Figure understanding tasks
● ● ● ● ● ● ●

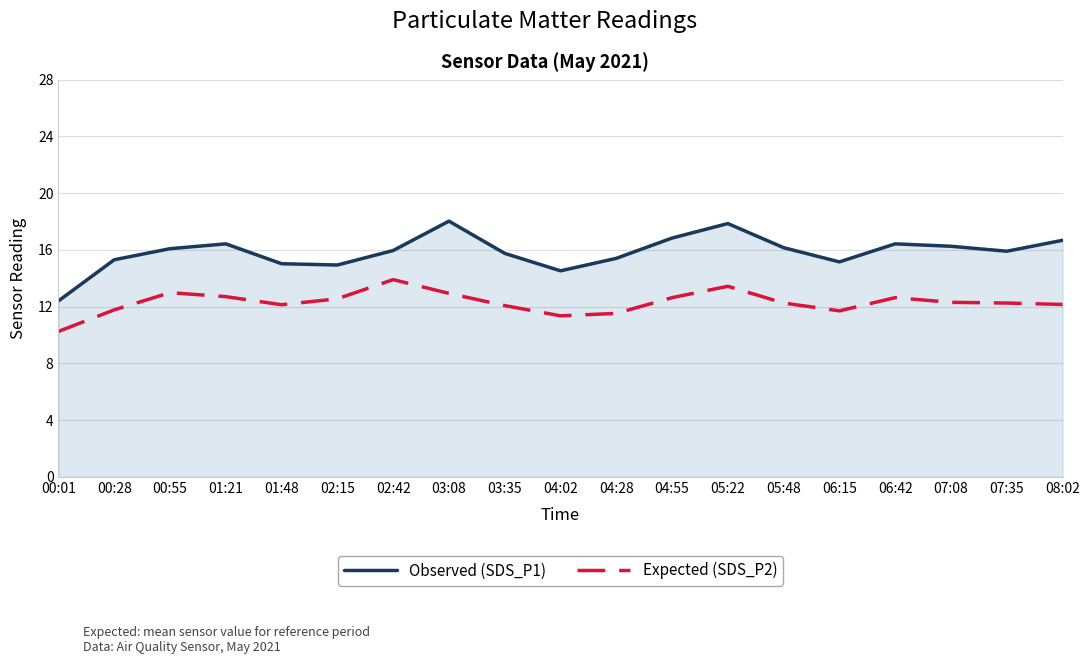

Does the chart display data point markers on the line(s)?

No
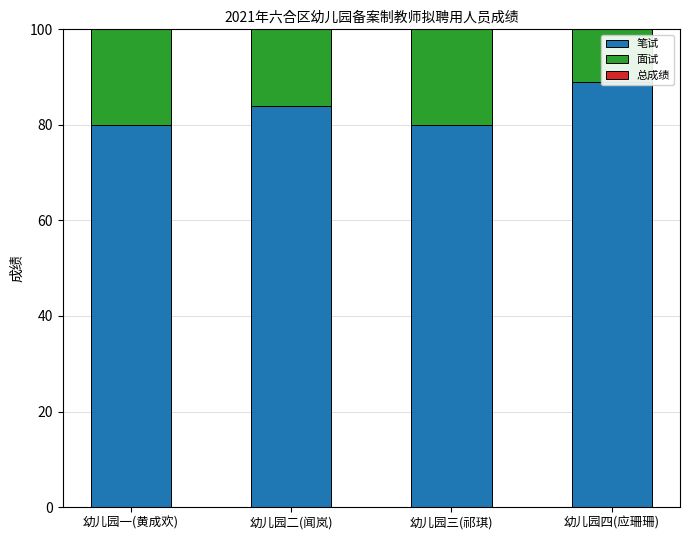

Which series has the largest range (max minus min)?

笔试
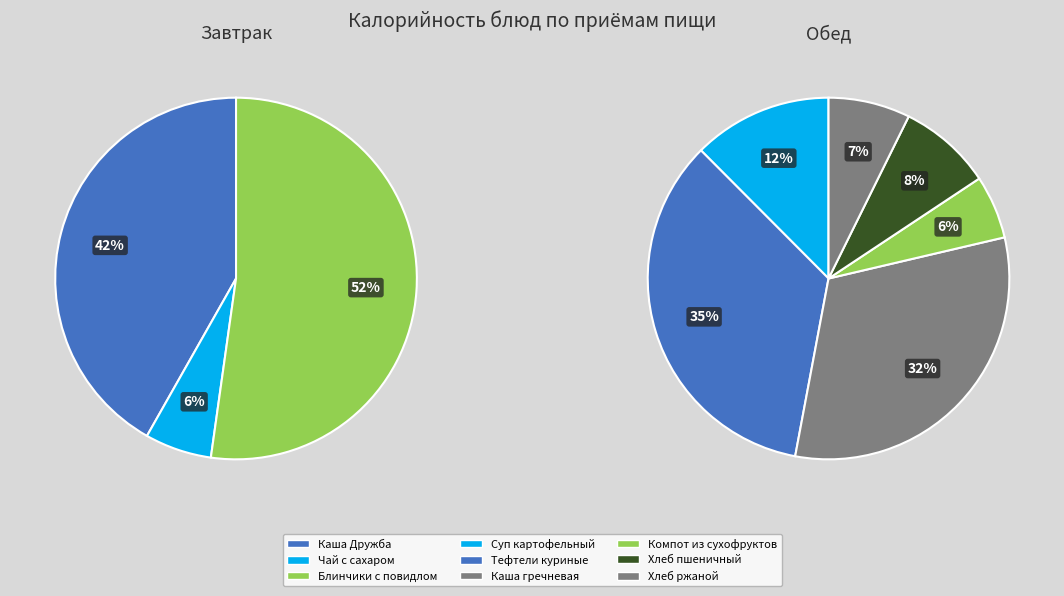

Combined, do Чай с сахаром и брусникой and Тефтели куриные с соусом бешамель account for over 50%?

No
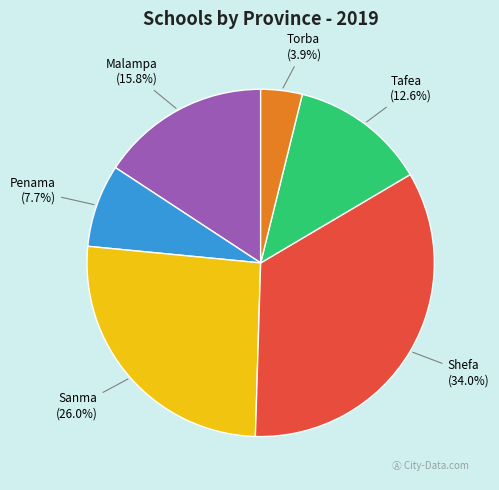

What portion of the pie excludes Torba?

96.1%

● ● ● ● ● ● ●

# WHAT NEEDS TO BE DONE
Rewrite the rows above as a numbered list with no blank lines, and leave out the pictures.

# EXERCISE RESULT
1. Does the chart display data point markers on the line(s)?
2. No
3. Which series has the largest range (max minus min)?
4. 笔试
5. Combined, do Чай с сахаром и брусникой and Тефтели куриные с соусом бешамель account for over 50%?
6. No
7. What portion of the pie excludes Torba?
8. 96.1%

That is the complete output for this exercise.